[Assigned task]: Locate every line below that contains the word "enables" and copy it.
= Beginning of Section =
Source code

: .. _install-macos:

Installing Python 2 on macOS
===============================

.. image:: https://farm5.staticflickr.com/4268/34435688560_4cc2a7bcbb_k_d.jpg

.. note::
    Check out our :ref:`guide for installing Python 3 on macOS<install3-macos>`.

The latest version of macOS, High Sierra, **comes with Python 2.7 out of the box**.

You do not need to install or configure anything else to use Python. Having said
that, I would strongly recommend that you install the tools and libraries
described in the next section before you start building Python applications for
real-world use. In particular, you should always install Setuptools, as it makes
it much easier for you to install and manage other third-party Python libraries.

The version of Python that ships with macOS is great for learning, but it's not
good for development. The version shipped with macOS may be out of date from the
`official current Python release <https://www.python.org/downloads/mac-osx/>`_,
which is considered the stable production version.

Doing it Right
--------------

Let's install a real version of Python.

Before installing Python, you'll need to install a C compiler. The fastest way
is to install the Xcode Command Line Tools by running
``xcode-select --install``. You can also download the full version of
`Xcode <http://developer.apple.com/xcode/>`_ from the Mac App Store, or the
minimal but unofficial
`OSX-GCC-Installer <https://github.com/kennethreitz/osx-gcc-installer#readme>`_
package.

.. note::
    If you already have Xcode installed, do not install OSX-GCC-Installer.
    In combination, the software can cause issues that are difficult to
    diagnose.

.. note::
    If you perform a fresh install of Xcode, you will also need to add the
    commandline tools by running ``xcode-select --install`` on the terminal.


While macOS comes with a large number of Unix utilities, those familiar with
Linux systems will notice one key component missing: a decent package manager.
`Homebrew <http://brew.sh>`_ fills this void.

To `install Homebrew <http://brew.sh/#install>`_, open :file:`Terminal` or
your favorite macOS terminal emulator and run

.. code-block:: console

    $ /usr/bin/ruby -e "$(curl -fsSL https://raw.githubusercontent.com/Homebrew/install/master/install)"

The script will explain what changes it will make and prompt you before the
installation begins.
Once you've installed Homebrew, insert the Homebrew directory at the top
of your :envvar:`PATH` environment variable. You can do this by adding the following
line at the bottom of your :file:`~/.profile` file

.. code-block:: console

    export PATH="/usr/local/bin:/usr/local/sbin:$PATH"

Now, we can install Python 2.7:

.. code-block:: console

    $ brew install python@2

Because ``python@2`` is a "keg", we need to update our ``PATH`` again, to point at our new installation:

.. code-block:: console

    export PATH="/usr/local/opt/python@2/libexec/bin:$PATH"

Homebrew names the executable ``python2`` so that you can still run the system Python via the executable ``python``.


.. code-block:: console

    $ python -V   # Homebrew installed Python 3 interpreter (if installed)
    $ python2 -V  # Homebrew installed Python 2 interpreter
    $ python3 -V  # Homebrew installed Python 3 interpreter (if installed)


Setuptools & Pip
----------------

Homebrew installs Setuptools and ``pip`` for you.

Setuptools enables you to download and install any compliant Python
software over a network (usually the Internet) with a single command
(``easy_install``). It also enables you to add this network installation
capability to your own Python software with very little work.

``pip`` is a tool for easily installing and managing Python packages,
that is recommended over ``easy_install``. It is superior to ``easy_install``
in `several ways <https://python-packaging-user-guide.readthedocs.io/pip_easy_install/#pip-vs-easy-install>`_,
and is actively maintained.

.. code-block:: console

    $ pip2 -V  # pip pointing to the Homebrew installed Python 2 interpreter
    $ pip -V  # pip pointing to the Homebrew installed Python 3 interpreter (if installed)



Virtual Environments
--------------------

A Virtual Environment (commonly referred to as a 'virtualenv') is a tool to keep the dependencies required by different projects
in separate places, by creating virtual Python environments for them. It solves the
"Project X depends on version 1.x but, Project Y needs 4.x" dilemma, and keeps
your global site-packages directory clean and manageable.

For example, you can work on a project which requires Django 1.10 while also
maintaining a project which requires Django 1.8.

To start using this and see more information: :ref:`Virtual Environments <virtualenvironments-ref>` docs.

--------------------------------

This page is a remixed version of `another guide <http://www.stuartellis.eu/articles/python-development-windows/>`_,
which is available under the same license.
= End of Section =
[Reply]:
Setuptools enables you to download and install any compliant Python
(``easy_install``). It also enables you to add this network installation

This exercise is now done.